Specifically, I am referring to the technology embedded in the small devices that fit into the palm of our hands — our smartphones.

Society is becoming more mobile by the day (oops, make that by the minute). This has huge implications for all businesses, the landscape and lawn care business included. Tony Sagami’s recent “Connecting the Dots” enewsletter reminded me of this. Safami writes about financial matters in broad strokes.

Sagami, referring to research conducted by ZenithOptimedia, says that global media consumption increased from an average of 461.8 minutes a day in 2010 to 485.3 minutes a day in 2014, with it expected to rise to 506 minutes a day in 2017. Meanwhile, the Internet’s share of overall media consumption will rise from 22.6 percent in 2014 to 28.6 percent in 2017.

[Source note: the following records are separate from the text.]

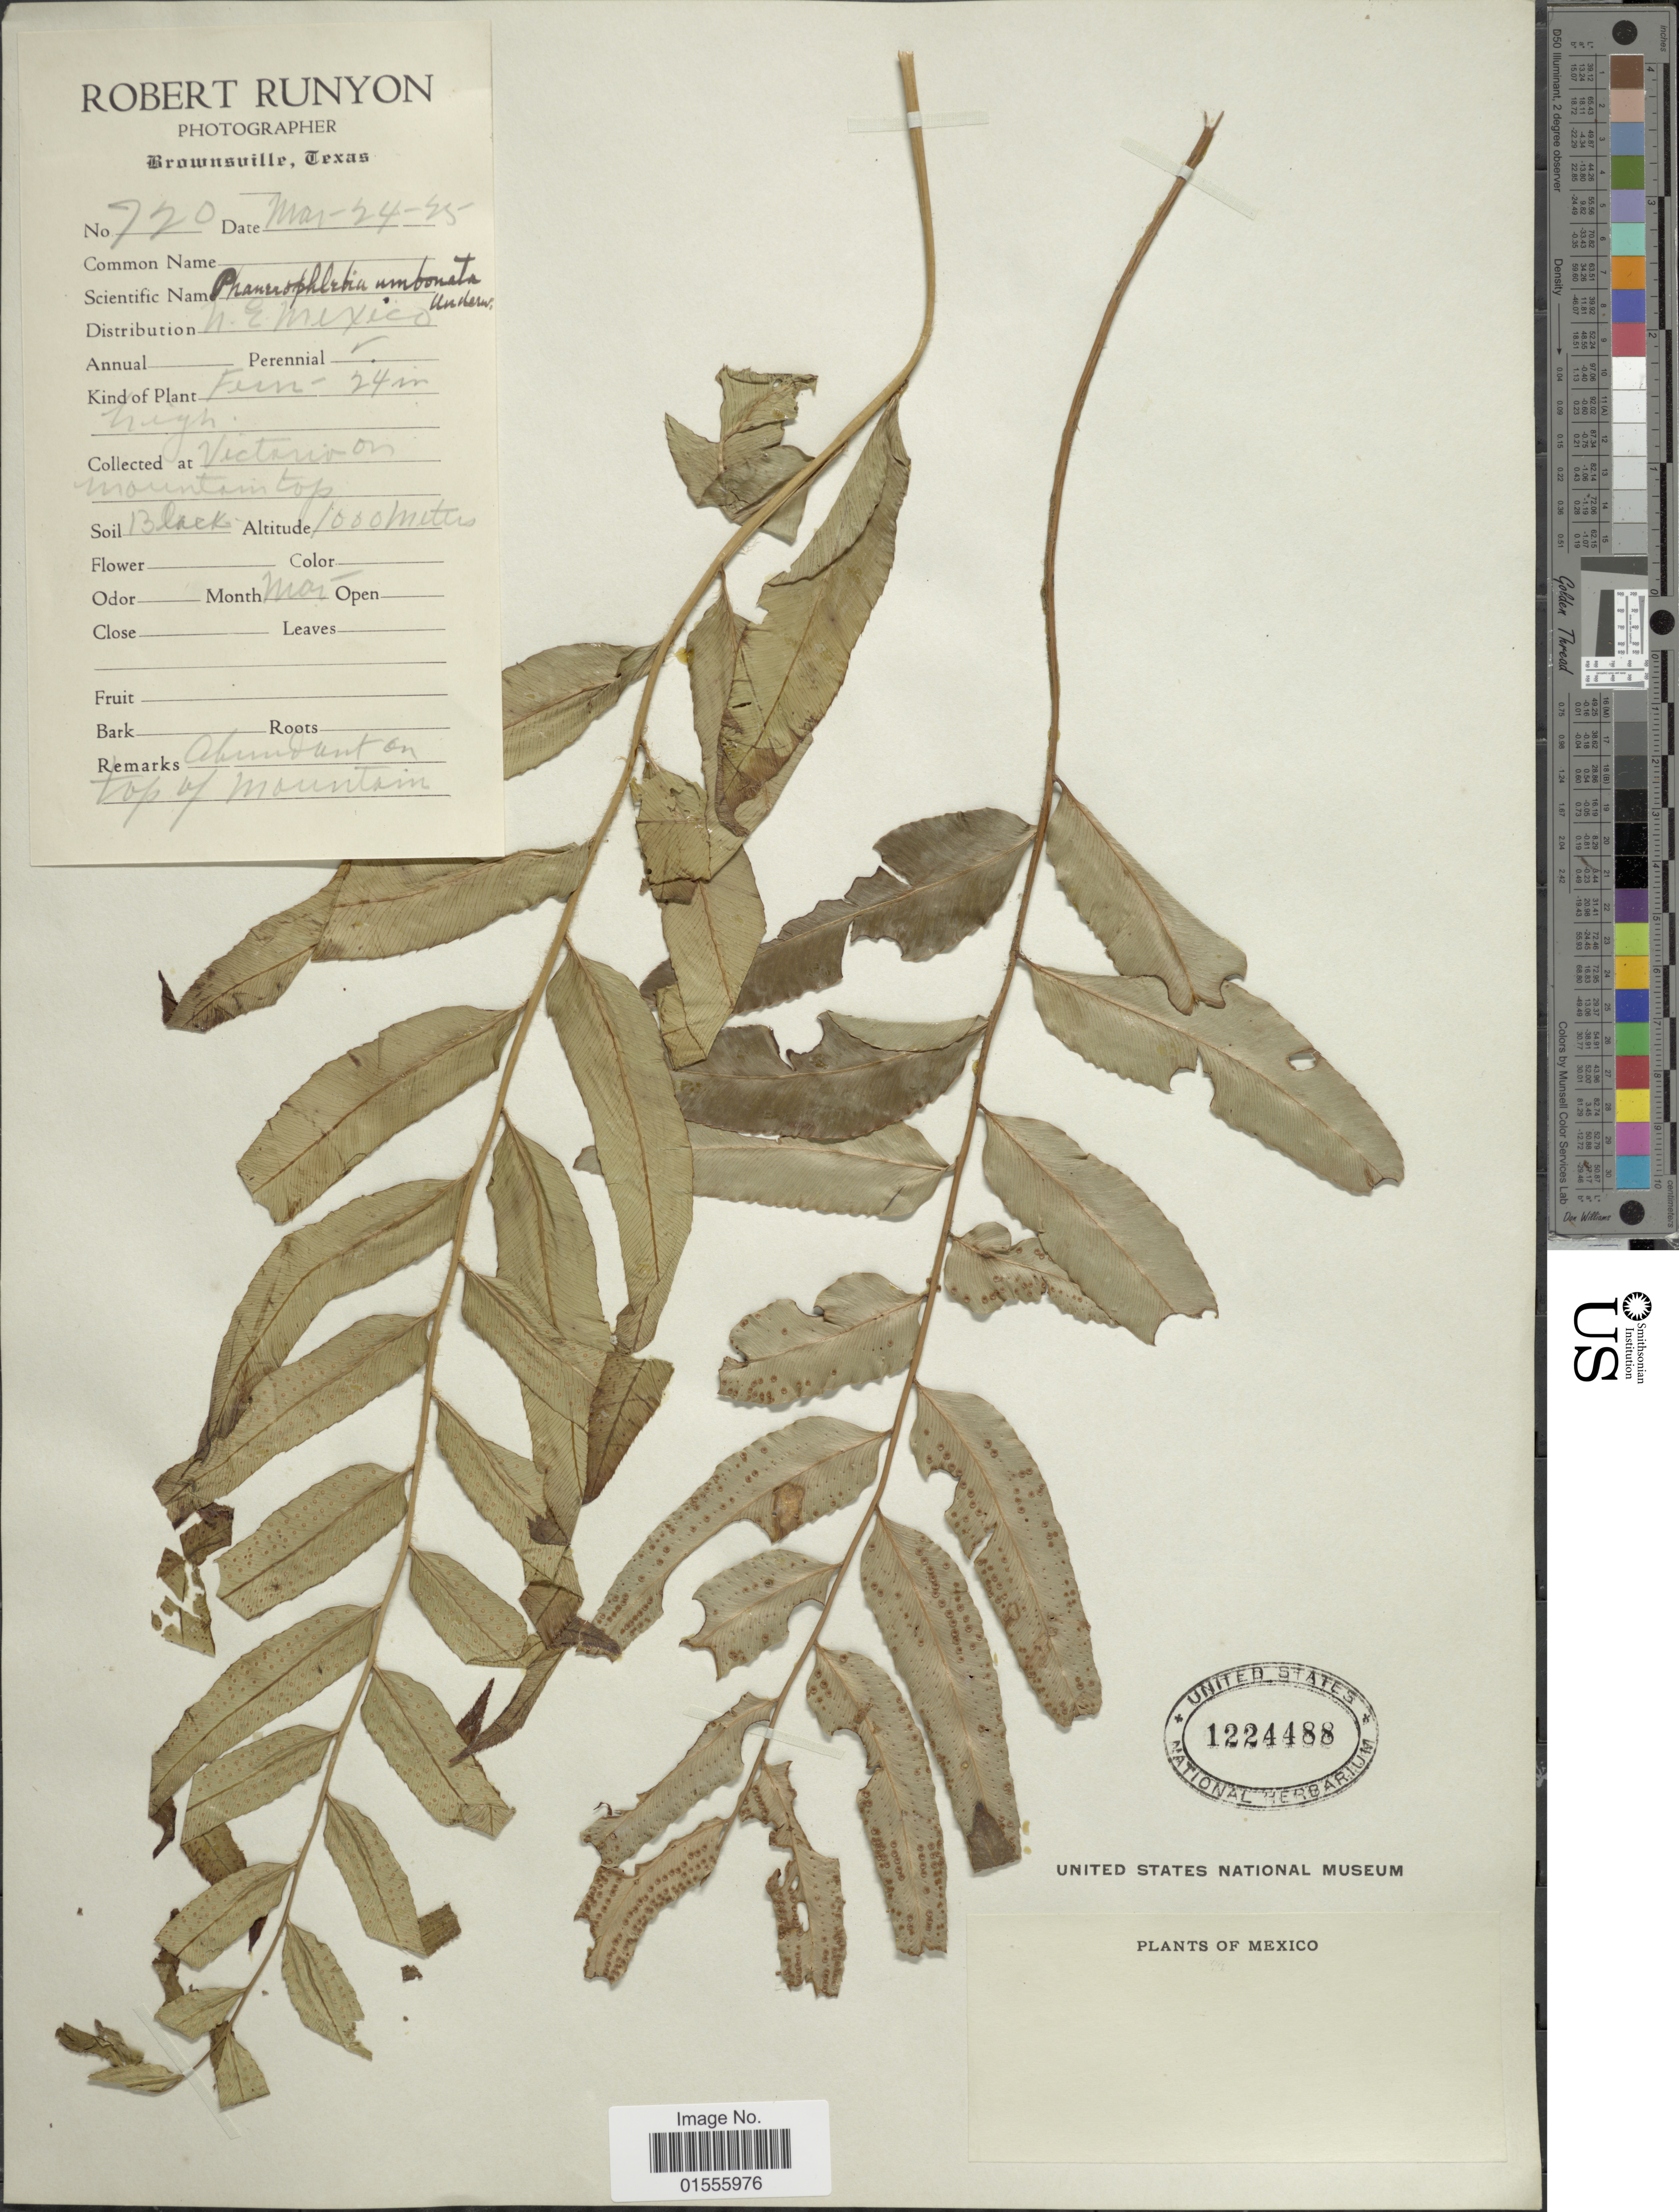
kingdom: Plantae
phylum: Tracheophyta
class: Polypodiopsida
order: Polypodiales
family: Dryopteridaceae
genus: Phanerophlebia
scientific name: Phanerophlebia umbonata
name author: Underw.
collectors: R. Runyon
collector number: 720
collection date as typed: Transcribed d/m/y: 24/3/25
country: Mexico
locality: N.E. Mexico, Victario on mountain top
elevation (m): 1000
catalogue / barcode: US 1224488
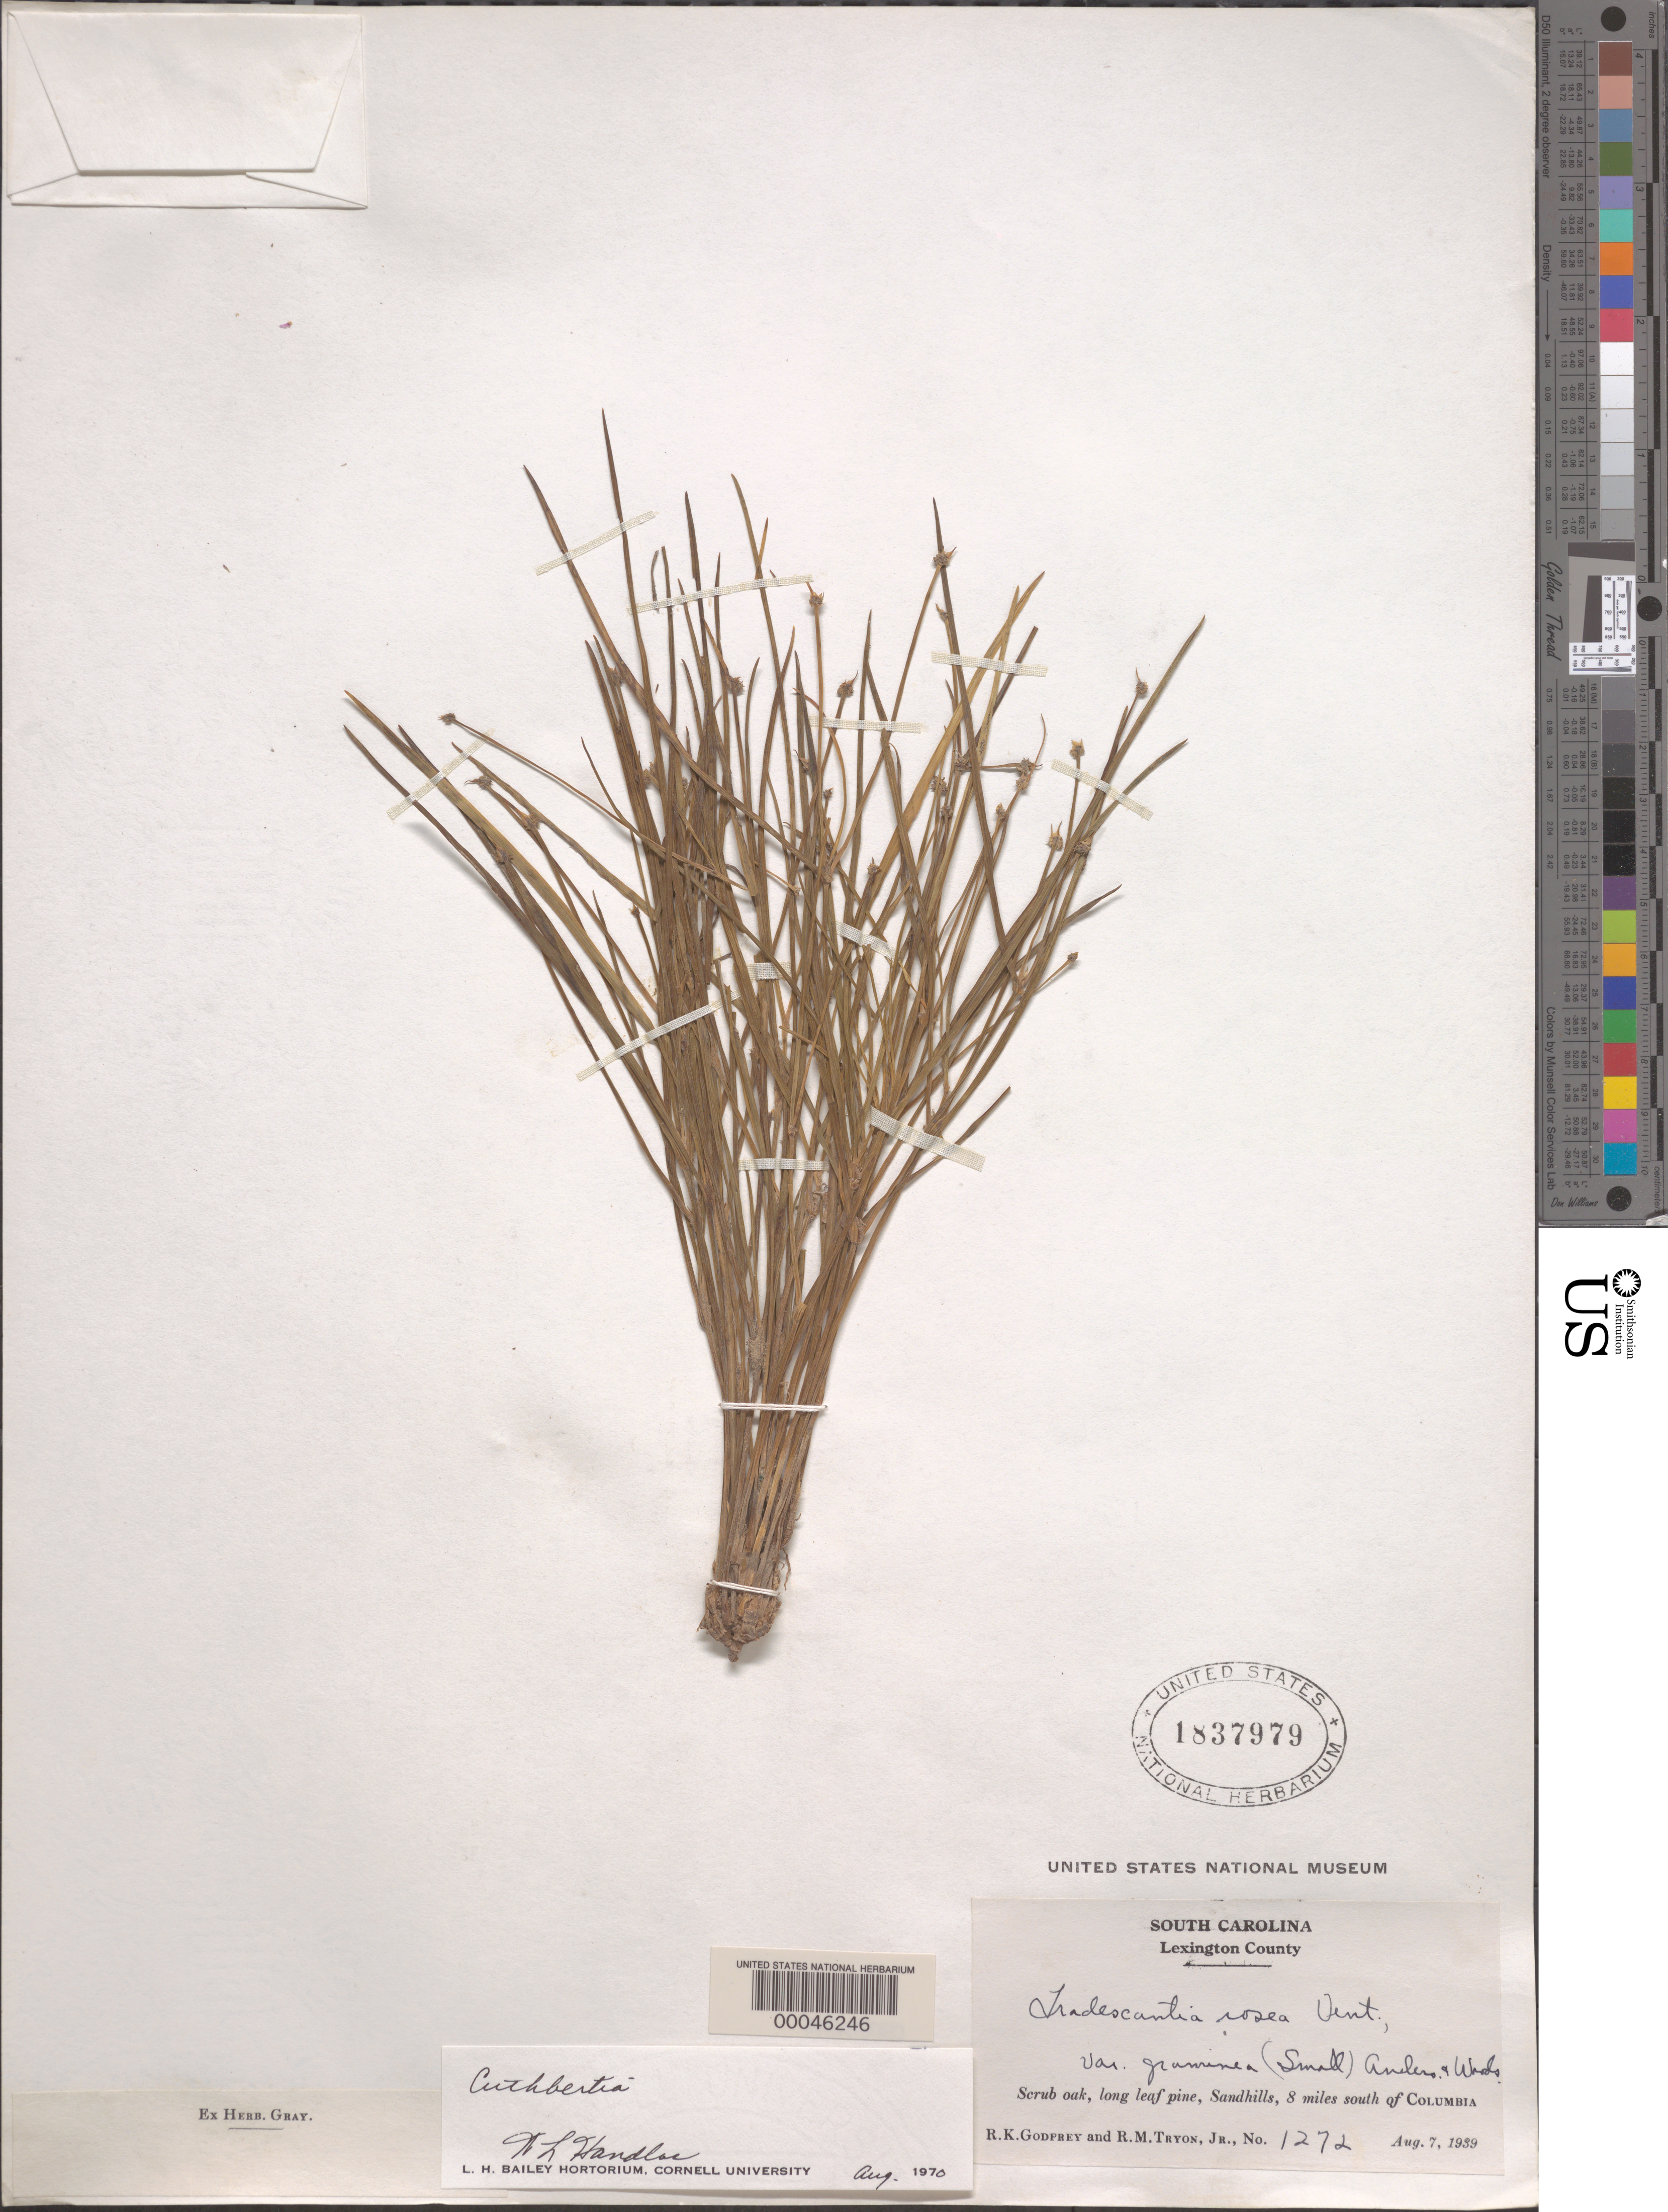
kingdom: Plantae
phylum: Tracheophyta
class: Liliopsida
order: Commelinales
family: Commelinaceae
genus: Cuthbertia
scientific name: Cuthbertia graminea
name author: Small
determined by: Strong, Mark T., (BOT), Smithsonian Institution - National Museum of Natural History (UNITED STATES)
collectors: R. K. Godfrey & R. M. Tryon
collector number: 1272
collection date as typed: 07 Aug 1939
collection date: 1939-08-07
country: United States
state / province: South Carolina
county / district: Lexington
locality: S of columbia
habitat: Scrub oak sandhills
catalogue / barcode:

In addition to consuming media, people are taking advantage of the conveniences that smartphones offer to enrich and streamline their lives, including researching, buying and paying for services and products while they are on the go. This same digital technology offers us, as professional service providers, incredible opportunities to market, sell, administer and run our businesses more efficiently.

This got me to thinking back almost three decades ago to the afternoon I spent with a landscape pro in Nashville. One of his biggest challenges, he told me at the time, was keeping track of his crews. On one occasion he discovered several of his technicians snoozing mid-afternoon in their service truck parked at the edge of a lake.

Later in the 1980s, a lawn care company owner near San Diego showed me the Motorola mobile radios (big, bulky affairs) he installed in his service vehicles to improve his company’s efficiency and profitability.

Many of you have been in business long enough to remember when, in the 1990s and first decade of 2000, Nextel digital wireless took business communication and fleet tracking to a higher level yet. Nextel now seems like something from the Stone Age.

Like Scott Williams, The Incredible Shrinking Man, we may, in wonder, look to the heavens on a moonless night. But as we see the dot of a satellite pass through the stars, it may occur to us how much our planet has shrunk in terms of travel — but, thanks to technology, how much it has expanded our opportunities as individuals and business people.